Photo: Alecia Hoyt Photography

ST. LOUIS (AP) - St. Louis officials launched a challenge to Missouri’s constitutional ban on gay marriage by issuing marriage licenses to four same-sex couples, and the state attorney general quickly went to court Thursday to try to stop it.

The four same-sex couples were married Wednesday in the office of St. Louis Mayor Francis Slay in a ceremony presided over by a municipal judge.

On Thursday, Attorney General Chris Koster filed a lawsuit seeking to stop the marriages, arguing that municipal officials should not be deciding for themselves which state laws to follow.

Photo: Alecia Hoyt Photography

Photo: Alecia Hoyt Photography

St. Louis Circuit Judge Rex Burlison denied a temporary restraining order Thursday. He noted that St. Louis officials have agreed not to issue more marriage licenses to same-sex couples at this time and would do so in the future only after notifying the court and attorney general’s office. The judge is to hear arguments at a later date on whether to grant an injunction against the same-sex marriages.

Slay told the St. Louis Post-Dispatch that city officials issued the marriage licenses “to force this issue and to get the law settled” on whether Missouri’s gay marriage ban is legal.

“If we weren’t doing this, no other city in Missouri would,” Slay said.

The attorney general’s office is responsible for defending Missouri’s constitution and laws.

“It is in the public’s interest to require public officials to obey the laws they have sworn to uphold rather than make their own independent determinations as to which laws they will follow,” Koster’s office said in a court filing signed by Solicitor General James Layton.

Missouri voters in 2004 approved a state constitutional amendment limiting marriage to one man and one woman the first such measure enacted nationally after the Massachusetts Supreme Court permitted gay marriage in that state. The Missouri ballot measure passed with 70 percent of the vote.

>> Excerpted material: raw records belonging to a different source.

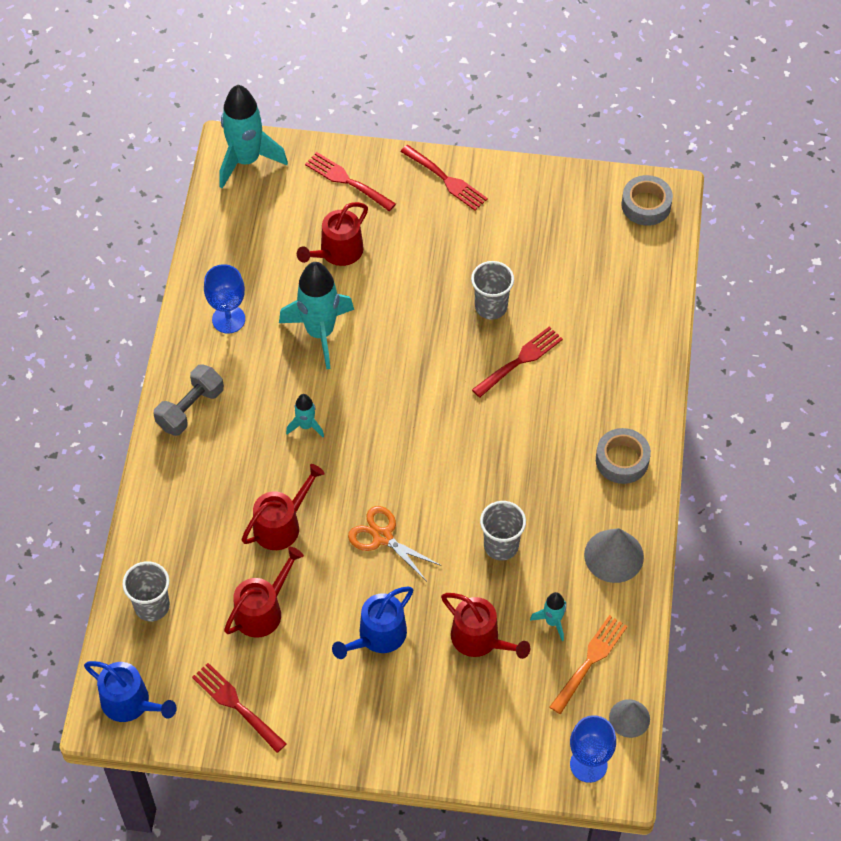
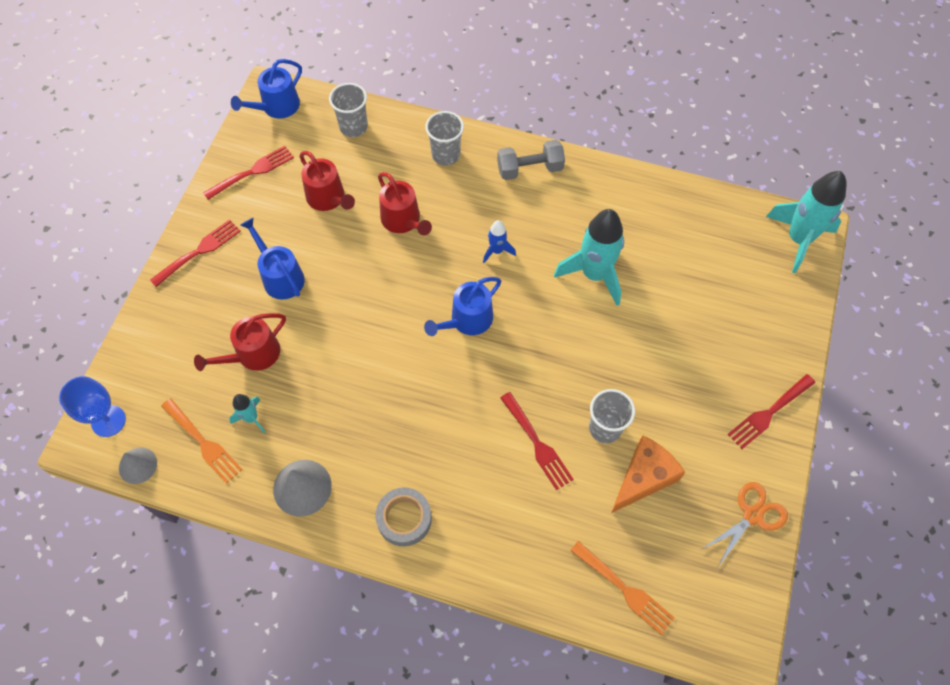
camera: 100 degrees right, 5 degrees up
(190, 409) = (530, 169): grey dumbbell -> grey dumbbell turned 60 degrees counterclockwise
(228, 319) = (618, 206): blue goblet -> none
(306, 426) = (497, 251): turquoise rocket -> blue rocket
(337, 252) = (684, 301): red watering can -> none
(347, 181) = (770, 321): red fork -> red fork (199, 251)
(382, 537) = (372, 294): orange scissors -> orange scissors (752, 515)
(397, 440) = (467, 320): none -> blue watering can
(501, 545) = (339, 388): grey cup -> grey cup (446, 155)
(533, 272) = (643, 477): none -> orange cheese
(640, 278) = (624, 589): none -> orange fork
(646, 205) = (724, 620): grey tape -> none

Since then, there has been no effort by Republican legislative leaders to reconsider the gay marriage ban. But Democratic Gov. Jay Nixon said in February that it should be put to another vote, and that he would support repealing it.

Nixon’s comments came after the American Civil Liberties Union filed a lawsuit in February seeking to force Missouri to recognize the out-of-state marriages of several same-sex couples.

Last year, Nixon announced that Missouri would accept joint income tax returns from legally married gay couples, mirroring a new policy by the federal Internal Revenue Service.

That prompted a lawsuit from representatives of Baptist and family policy organizations asserting that Nixon’s policy violates Missouri’s constitutional provision recognizing only marriages between men and women. A judge denied a temporary restraining order in April against Nixon’s policy but the case is still pending in Cole County Circuit Court.